* **Record extracts**:
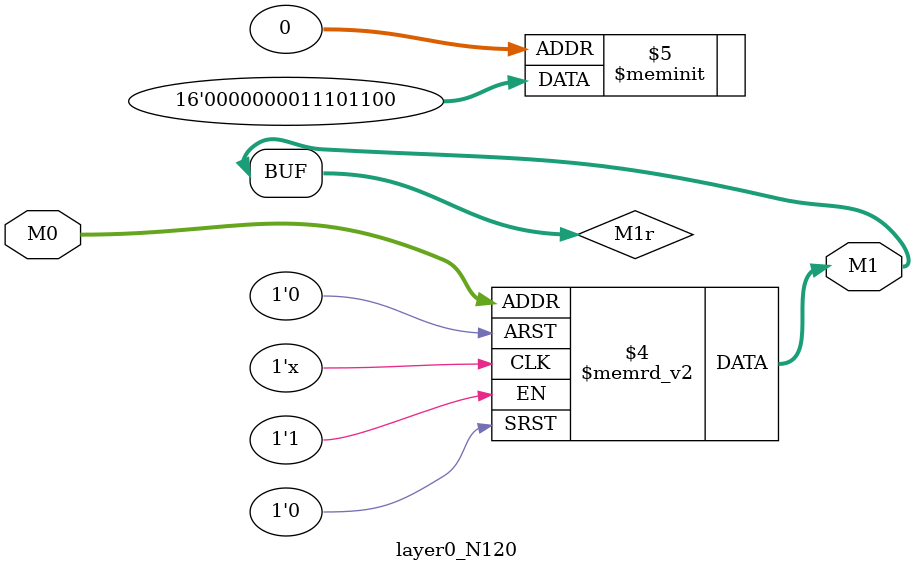
<source format=v>
module layer0_N120 ( input [2:0] M0, output [1:0] M1 );

	(*rom_style = "distributed" *) reg [1:0] M1r;
	assign M1 = M1r;
	always @ (M0) begin
		case (M0)
			3'b000: M1r = 2'b00;
			3'b100: M1r = 2'b00;
			3'b010: M1r = 2'b10;
			3'b110: M1r = 2'b00;
			3'b001: M1r = 2'b11;
			3'b101: M1r = 2'b00;
			3'b011: M1r = 2'b11;
			3'b111: M1r = 2'b00;

		endcase
	end
endmodule

</source>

* **Work task**: Return every line of the data above exactly, and omit all pictures.

* **Expected answer**:
<source format=v>
module layer0_N120 ( input [2:0] M0, output [1:0] M1 );

	(*rom_style = "distributed" *) reg [1:0] M1r;
	assign M1 = M1r;
	always @ (M0) begin
		case (M0)
			3'b000: M1r = 2'b00;
			3'b100: M1r = 2'b00;
			3'b010: M1r = 2'b10;
			3'b110: M1r = 2'b00;
			3'b001: M1r = 2'b11;
			3'b101: M1r = 2'b00;
			3'b011: M1r = 2'b11;
			3'b111: M1r = 2'b00;

		endcase
	end
endmodule

</source>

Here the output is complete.